- [수집된 데이터]:
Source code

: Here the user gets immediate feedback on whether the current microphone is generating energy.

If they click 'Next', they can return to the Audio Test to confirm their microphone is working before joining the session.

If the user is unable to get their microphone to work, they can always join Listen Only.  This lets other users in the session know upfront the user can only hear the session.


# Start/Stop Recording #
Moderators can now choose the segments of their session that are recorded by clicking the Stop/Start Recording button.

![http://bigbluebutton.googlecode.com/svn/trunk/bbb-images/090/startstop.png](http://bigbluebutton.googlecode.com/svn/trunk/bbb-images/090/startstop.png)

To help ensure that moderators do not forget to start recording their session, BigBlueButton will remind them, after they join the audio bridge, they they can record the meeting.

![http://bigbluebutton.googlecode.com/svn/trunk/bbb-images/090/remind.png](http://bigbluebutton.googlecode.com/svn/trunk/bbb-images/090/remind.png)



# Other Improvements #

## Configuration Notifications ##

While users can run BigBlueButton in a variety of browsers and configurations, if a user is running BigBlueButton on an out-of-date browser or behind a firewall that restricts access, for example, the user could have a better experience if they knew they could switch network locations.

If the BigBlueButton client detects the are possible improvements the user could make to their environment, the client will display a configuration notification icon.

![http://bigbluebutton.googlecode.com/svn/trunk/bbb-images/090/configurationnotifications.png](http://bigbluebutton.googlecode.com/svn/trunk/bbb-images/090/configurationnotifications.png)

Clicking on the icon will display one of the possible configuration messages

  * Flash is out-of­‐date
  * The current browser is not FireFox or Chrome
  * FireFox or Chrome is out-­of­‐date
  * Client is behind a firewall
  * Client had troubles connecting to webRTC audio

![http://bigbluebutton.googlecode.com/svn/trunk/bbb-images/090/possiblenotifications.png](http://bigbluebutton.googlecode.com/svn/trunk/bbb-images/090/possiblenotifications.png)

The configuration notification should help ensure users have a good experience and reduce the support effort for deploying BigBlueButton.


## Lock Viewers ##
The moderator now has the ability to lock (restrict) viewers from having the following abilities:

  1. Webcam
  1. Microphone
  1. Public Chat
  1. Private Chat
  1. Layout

- [작업 내용]: 위의 수집된 데이터에서 "http" 문자열이 들어 있는 줄을 모두 추출하세요.

- [작업 결과]:
![http://bigbluebutton.googlecode.com/svn/trunk/bbb-images/090/startstop.png](http://bigbluebutton.googlecode.com/svn/trunk/bbb-images/090/startstop.png)
![http://bigbluebutton.googlecode.com/svn/trunk/bbb-images/090/remind.png](http://bigbluebutton.googlecode.com/svn/trunk/bbb-images/090/remind.png)
![http://bigbluebutton.googlecode.com/svn/trunk/bbb-images/090/configurationnotifications.png](http://bigbluebutton.googlecode.com/svn/trunk/bbb-images/090/configurationnotifications.png)
![http://bigbluebutton.googlecode.com/svn/trunk/bbb-images/090/possiblenotifications.png](http://bigbluebutton.googlecode.com/svn/trunk/bbb-images/090/possiblenotifications.png)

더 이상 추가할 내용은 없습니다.